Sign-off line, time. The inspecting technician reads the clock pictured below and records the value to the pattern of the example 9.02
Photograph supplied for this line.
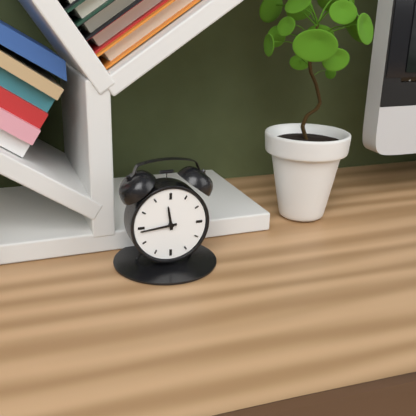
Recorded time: 11.44
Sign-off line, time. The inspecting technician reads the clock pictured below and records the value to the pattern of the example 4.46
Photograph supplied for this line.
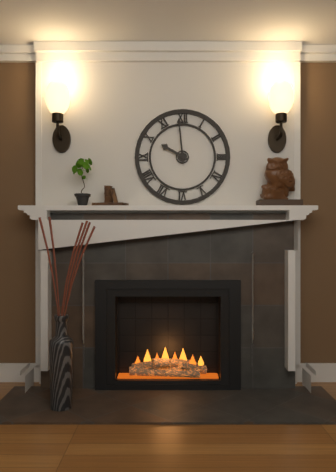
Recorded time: 9.59
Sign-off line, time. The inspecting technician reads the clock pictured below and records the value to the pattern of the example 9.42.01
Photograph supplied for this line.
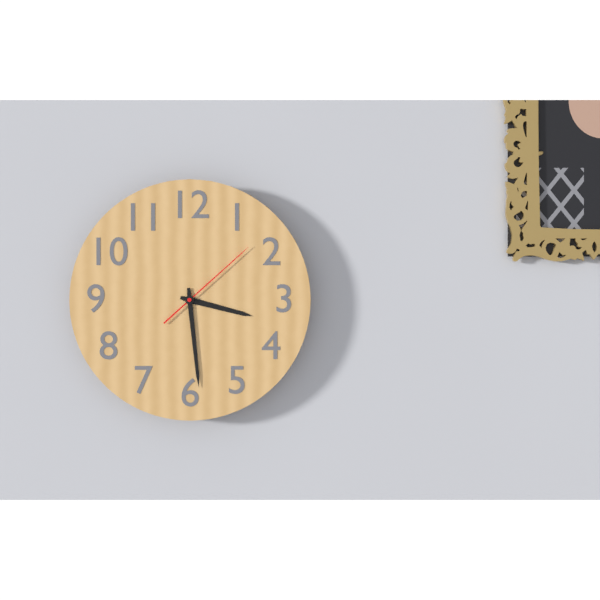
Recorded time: 3.29.08
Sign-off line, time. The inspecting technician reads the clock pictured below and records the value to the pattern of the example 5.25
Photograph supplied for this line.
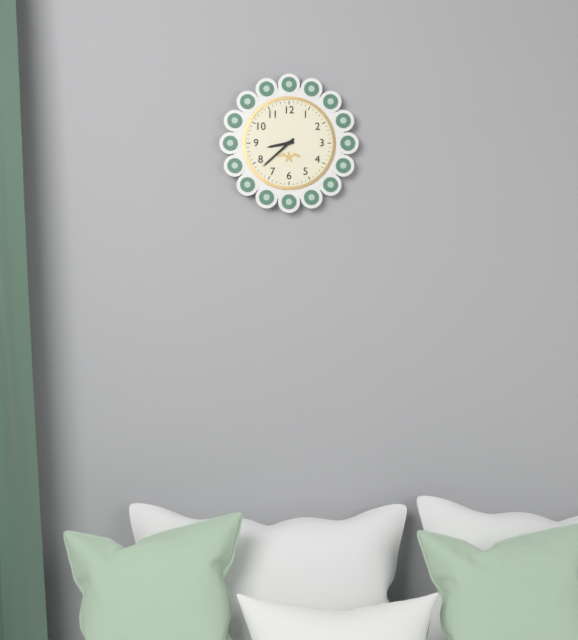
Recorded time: 8.38
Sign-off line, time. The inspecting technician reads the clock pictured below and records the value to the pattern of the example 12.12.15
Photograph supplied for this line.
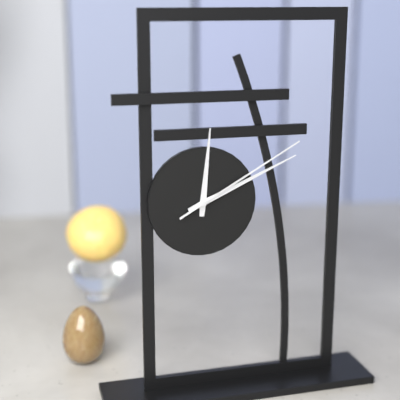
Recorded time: 12.11.10
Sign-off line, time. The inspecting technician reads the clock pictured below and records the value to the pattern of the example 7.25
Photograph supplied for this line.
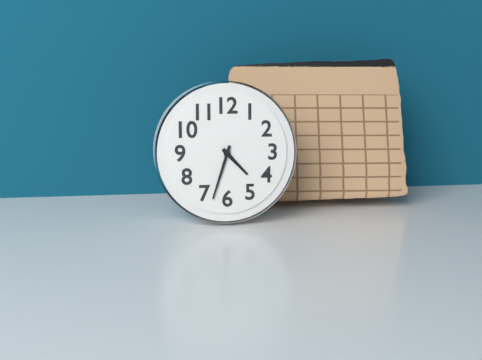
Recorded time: 4.33
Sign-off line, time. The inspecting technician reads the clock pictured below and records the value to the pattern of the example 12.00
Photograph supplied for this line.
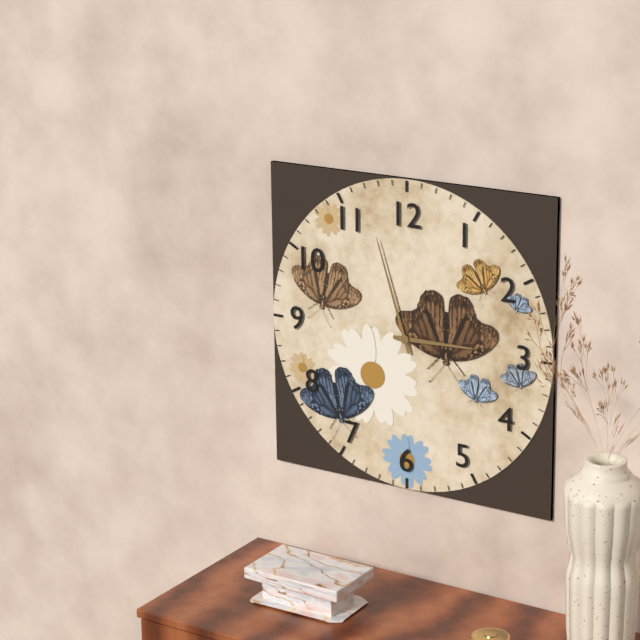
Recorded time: 2.57
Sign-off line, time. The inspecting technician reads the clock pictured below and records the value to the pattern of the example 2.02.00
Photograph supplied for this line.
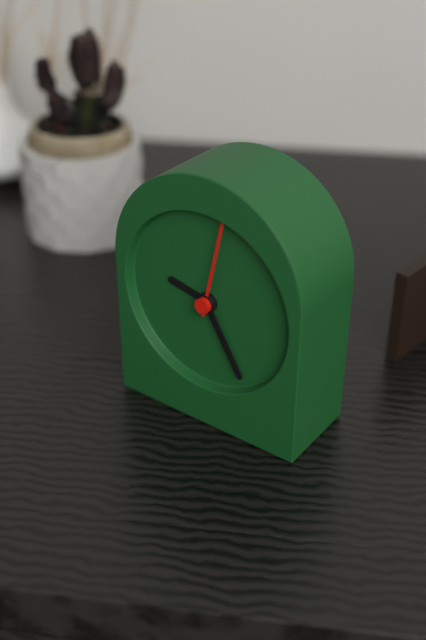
────────
* _WORK INSTRUCTIONS_
Edit every one of the records above by replacing "inspecting technician" with "shift supervisor" and leaving all other text unchanged. Omit the pictures from your answer.

* _ANSWER TO THIS PROBLEM_
Sign-off line, time. The shift supervisor reads the clock pictured below and records the value to the pattern of the example 9.02
Photograph supplied for this line.
Recorded time: 11.44
Sign-off line, time. The shift supervisor reads the clock pictured below and records the value to the pattern of the example 4.46
Photograph supplied for this line.
Recorded time: 9.59
Sign-off line, time. The shift supervisor reads the clock pictured below and records the value to the pattern of the example 9.42.01
Photograph supplied for this line.
Recorded time: 3.29.08
Sign-off line, time. The shift supervisor reads the clock pictured below and records the value to the pattern of the example 5.25
Photograph supplied for this line.
Recorded time: 8.38
Sign-off line, time. The shift supervisor reads the clock pictured below and records the value to the pattern of the example 12.12.15
Photograph supplied for this line.
Recorded time: 12.11.10
Sign-off line, time. The shift supervisor reads the clock pictured below and records the value to the pattern of the example 7.25
Photograph supplied for this line.
Recorded time: 4.33
Sign-off line, time. The shift supervisor reads the clock pictured below and records the value to the pattern of the example 12.00
Photograph supplied for this line.
Recorded time: 2.57
Sign-off line, time. The shift supervisor reads the clock pictured below and records the value to the pattern of the example 2.02.00
Photograph supplied for this line.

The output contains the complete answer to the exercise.